▶ **BRIEF**: Only the lines of the data below from the one with "11 eco-tourism facts you need to" through the one with "Rio Olympics, it" are wanted. Repeat them exactly.

▶ **MATERIAL FOR THE TASK**:
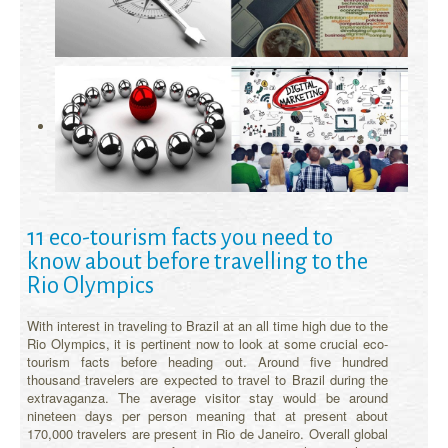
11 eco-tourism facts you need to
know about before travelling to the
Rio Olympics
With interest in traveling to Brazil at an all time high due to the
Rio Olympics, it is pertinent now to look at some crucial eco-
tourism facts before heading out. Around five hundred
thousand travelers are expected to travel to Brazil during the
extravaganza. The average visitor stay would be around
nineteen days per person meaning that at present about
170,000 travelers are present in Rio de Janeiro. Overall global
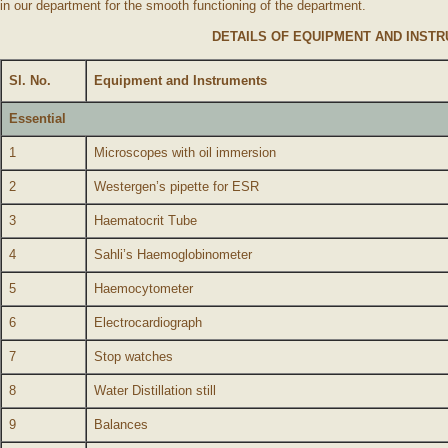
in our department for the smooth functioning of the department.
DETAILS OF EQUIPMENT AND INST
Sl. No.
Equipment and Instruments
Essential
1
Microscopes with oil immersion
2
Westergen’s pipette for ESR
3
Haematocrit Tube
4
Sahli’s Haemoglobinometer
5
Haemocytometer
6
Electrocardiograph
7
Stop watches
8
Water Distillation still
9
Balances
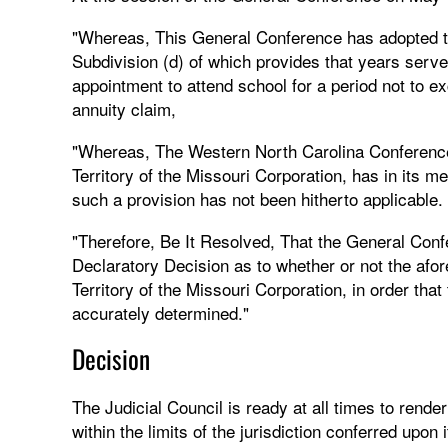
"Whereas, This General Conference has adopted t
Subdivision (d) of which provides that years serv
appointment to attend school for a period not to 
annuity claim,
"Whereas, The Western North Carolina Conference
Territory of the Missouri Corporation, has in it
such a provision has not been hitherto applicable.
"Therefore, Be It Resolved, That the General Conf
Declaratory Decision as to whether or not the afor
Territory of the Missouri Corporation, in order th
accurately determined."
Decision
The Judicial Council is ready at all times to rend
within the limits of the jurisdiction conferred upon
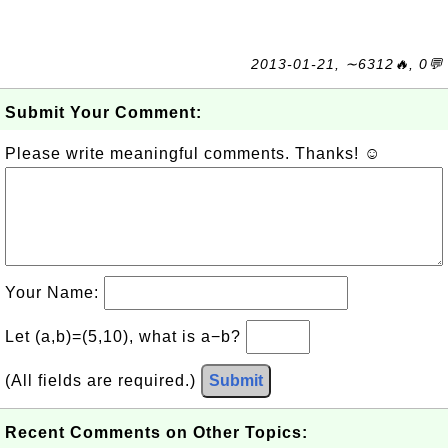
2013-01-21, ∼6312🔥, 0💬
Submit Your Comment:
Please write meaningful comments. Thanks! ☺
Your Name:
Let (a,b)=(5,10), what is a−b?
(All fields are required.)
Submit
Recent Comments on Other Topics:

==

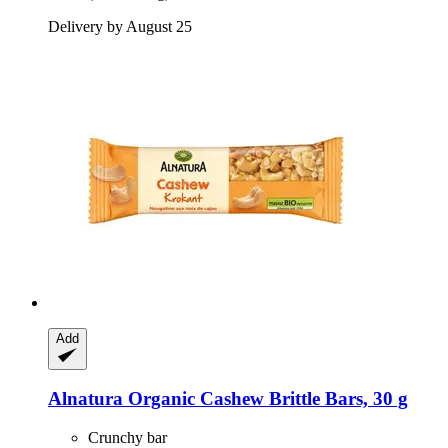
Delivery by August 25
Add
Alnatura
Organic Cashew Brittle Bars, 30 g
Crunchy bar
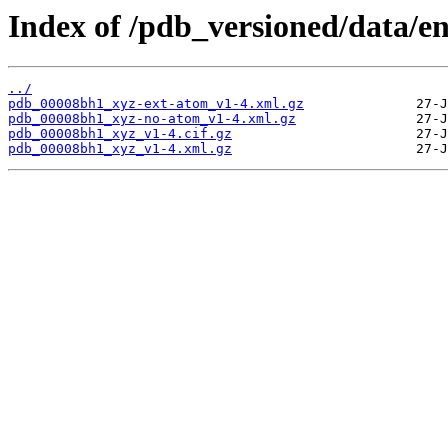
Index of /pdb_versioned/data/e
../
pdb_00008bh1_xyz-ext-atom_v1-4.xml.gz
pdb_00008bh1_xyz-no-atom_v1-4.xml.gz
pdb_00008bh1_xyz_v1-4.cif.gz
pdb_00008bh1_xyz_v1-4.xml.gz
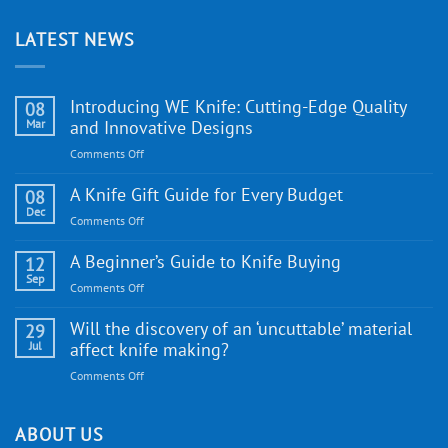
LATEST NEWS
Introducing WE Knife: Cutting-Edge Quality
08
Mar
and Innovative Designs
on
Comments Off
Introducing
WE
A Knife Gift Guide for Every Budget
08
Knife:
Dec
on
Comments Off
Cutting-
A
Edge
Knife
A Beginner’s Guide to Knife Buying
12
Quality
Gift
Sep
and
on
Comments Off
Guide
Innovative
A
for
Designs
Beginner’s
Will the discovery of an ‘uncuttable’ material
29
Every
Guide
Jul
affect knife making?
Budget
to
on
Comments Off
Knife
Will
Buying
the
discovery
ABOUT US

▶ **WORKED SOLUTION**:
11 eco-tourism facts you need to
know about before travelling to the
Rio Olympics
With interest in traveling to Brazil at an all time high due to the
Rio Olympics, it is pertinent now to look at some crucial eco-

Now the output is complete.